In 1863, the National Banking Act was enacted, thus creating a system of national banks with double liability. The provision adding double liability was suggested by Senator John Sherman, who reasoned that adding double liability followed most states' laws and provided creditors "something more than the stock to fall back upon". A year later, he added that double liability avoided hazardous management of banks by shareholders and directors. The provision adding double liability was modeled on New York's laws.

A 1864 revision to the National Bank Act established that shareholders were only liable for their own proportional share of the debt, even if other shareholders were insolvent or unreachable.

The Act of December 23, 1913 creating the federal reserve system made shareholders individually liable for all debt up to the amount prescribed by double liability.

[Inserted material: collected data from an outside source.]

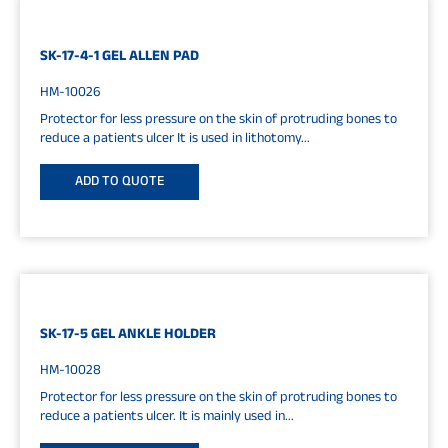
SK-17-4-1 GEL ALLEN PAD
HM-10026
Protector for less pressure on the skin of protruding bones to
reduce a patients ulcer It is used in lithotomy...
ADD TO QUOTE
SK-17-5 GEL ANKLE HOLDER
HM-10028
Protector for less pressure on the skin of protruding bones to
reduce a patients ulcer. It is mainly used in...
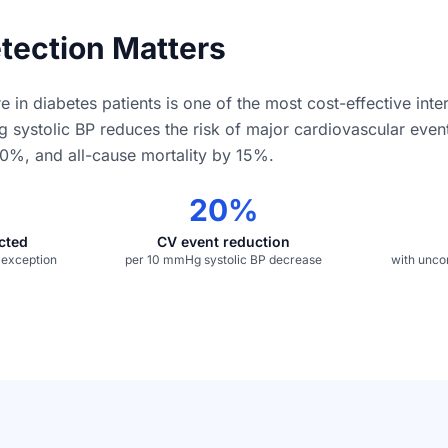
tection Matters
e in diabetes patients is one of the most cost-effective inte
g systolic BP reduces the risk of major cardiovascular eve
0%, and all-cause mortality by 15%.
20%
ected
CV event reduction
e exception
per 10 mmHg systolic BP decrease
with unco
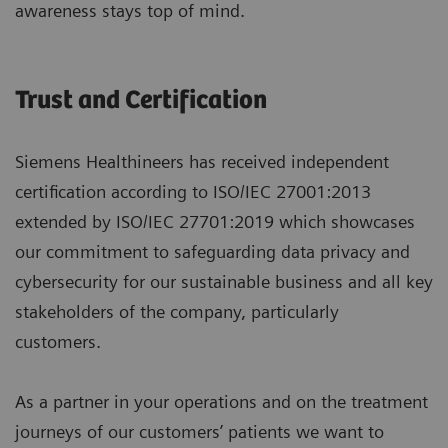
awareness stays top of mind.
Trust and Certification
Siemens Healthineers has received independent
certification according to ISO/IEC 27001:2013
extended by ISO/IEC 27701:2019 which showcases
our commitment to safeguarding data privacy and
cybersecurity for our sustainable business and all key
stakeholders of the company, particularly
customers.
As a partner in your operations and on the treatment
journeys of our customers’ patients we want to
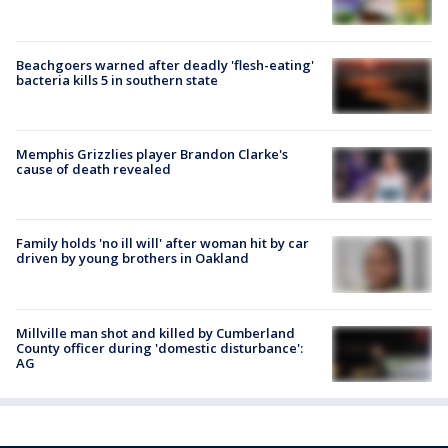
Beachgoers warned after deadly 'flesh-eating'
bacteria kills 5 in southern state
Memphis Grizzlies player Brandon Clarke's
cause of death revealed
Family holds 'no ill will' after woman hit by car
driven by young brothers in Oakland
Millville man shot and killed by Cumberland
County officer during 'domestic disturbance':
AG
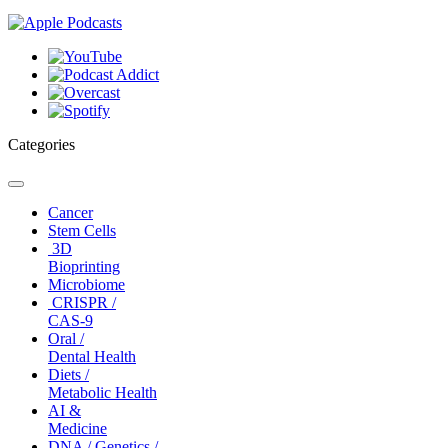
Categories
Toggle
navigation
Cancer
Stem Cells
3D
Bioprinting
Microbiome
CRISPR /
CAS-9
Oral /
Dental Health
Diets /
Metabolic Health
AI &
Medicine
DNA / Genetics /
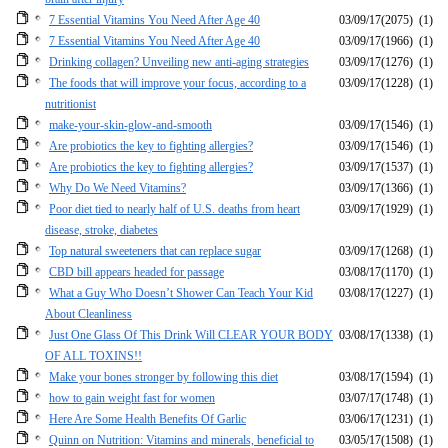
7 Essential Vitamins You Need After Age 40
03/09/17
(2075)
(1)
7 Essential Vitamins You Need After Age 40
03/09/17
(1966)
(1)
Drinking collagen? Unveiling new anti-aging strategies
03/09/17
(1276)
(1)
The foods that will improve your focus, according to a
03/09/17
(1228)
(1)
nutritionist
make-your-skin-glow-and-smooth
03/09/17
(1546)
(1)
Are probiotics the key to fighting allergies?
03/09/17
(1546)
(1)
Are probiotics the key to fighting allergies?
03/09/17
(1537)
(1)
Why Do We Need Vitamins?
03/09/17
(1366)
(1)
Poor diet tied to nearly half of U.S. deaths from heart
03/09/17
(1929)
(1)
disease, stroke, diabetes
Top natural sweeteners that can replace sugar
03/09/17
(1268)
(1)
CBD bill appears headed for passage
03/08/17
(1170)
(1)
What a Guy Who Doesn’t Shower Can Teach Your Kid
03/08/17
(1227)
(1)
About Cleanliness
Just One Glass Of This Drink Will CLEAR YOUR BODY
03/08/17
(1338)
(1)
OF ALL TOXINS!!
Make your bones stronger by following this diet
03/08/17
(1594)
(1)
how to gain weight fast for women
03/07/17
(1748)
(1)
Here Are Some Health Benefits Of Garlic
03/06/17
(1231)
(1)
Quinn on Nutrition: Vitamins and minerals, beneficial to
03/05/17
(1508)
(1)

After the implementation of the National Bank Act, states gradually adopted double liability for their state banks, and by 1931, only Alabama, Connecticut, Delaware, Louisiana, Massachusetts, Missouri, New Jersey, Rhode Island, Vermont and Virginia did not have double liability.

==== Downfall ====
Double liability was brought down after the mass failure of banks during the Great Depression. Shareholders were seen as innocents unfairly harmed by double liability. In recent years, bank shares had been acquired by the public, who was not connected to the bank by family or employment and did not take part in the bank's management. Many people had bought shares without seriously considering their eventual liability after the bank's potential failure. Many shareholders had died, and the burden of double liability fell on their widows and children.

Double liability was also seen as having failed its purpose of protecting the public. The fund were not immediately available, and many shareholders were not able to pay their double liability or were reluctant to. Collectibility on national bank shareholders never reached 50%.

In addition, the federal deposit insurance of the Banking Act of 1933 was seen as a superior alternative to double liability to fix banking's problems - as supported by its effectiveness in stopping bank runs.

Double liability was abolished for national bank shares issued after 16 June by 1933 amendments of the National Bank Act and the Federal Reserve Act, and in 1935 permission was given for national banks to abolish double liability on the condition that they provided a six-month notice of termination after 1 July 1937. By 1953, only 25 national banks still had double liability. In this same year, double liability was fully abolished by Congress for national banks.

On the state level, legislatures started dismantling double liability in 1930, and by 1944, 31 states had abolished it. The last state with mandatory double liability for state bank shareholders was Arizona, which amended its constitution to allow banks to remove double liability in September 1956.

As of 1957, however, 96 banks in 14 states still had additional liability (including double liability). Qualified individual liability (including qualified double liability) still existed in 25 states.

== Triple liability ==
With triple liability, shareholders are liable for the amount of their investment, plus twice that amount. Triple liability existed for Colorado's bank shareholders.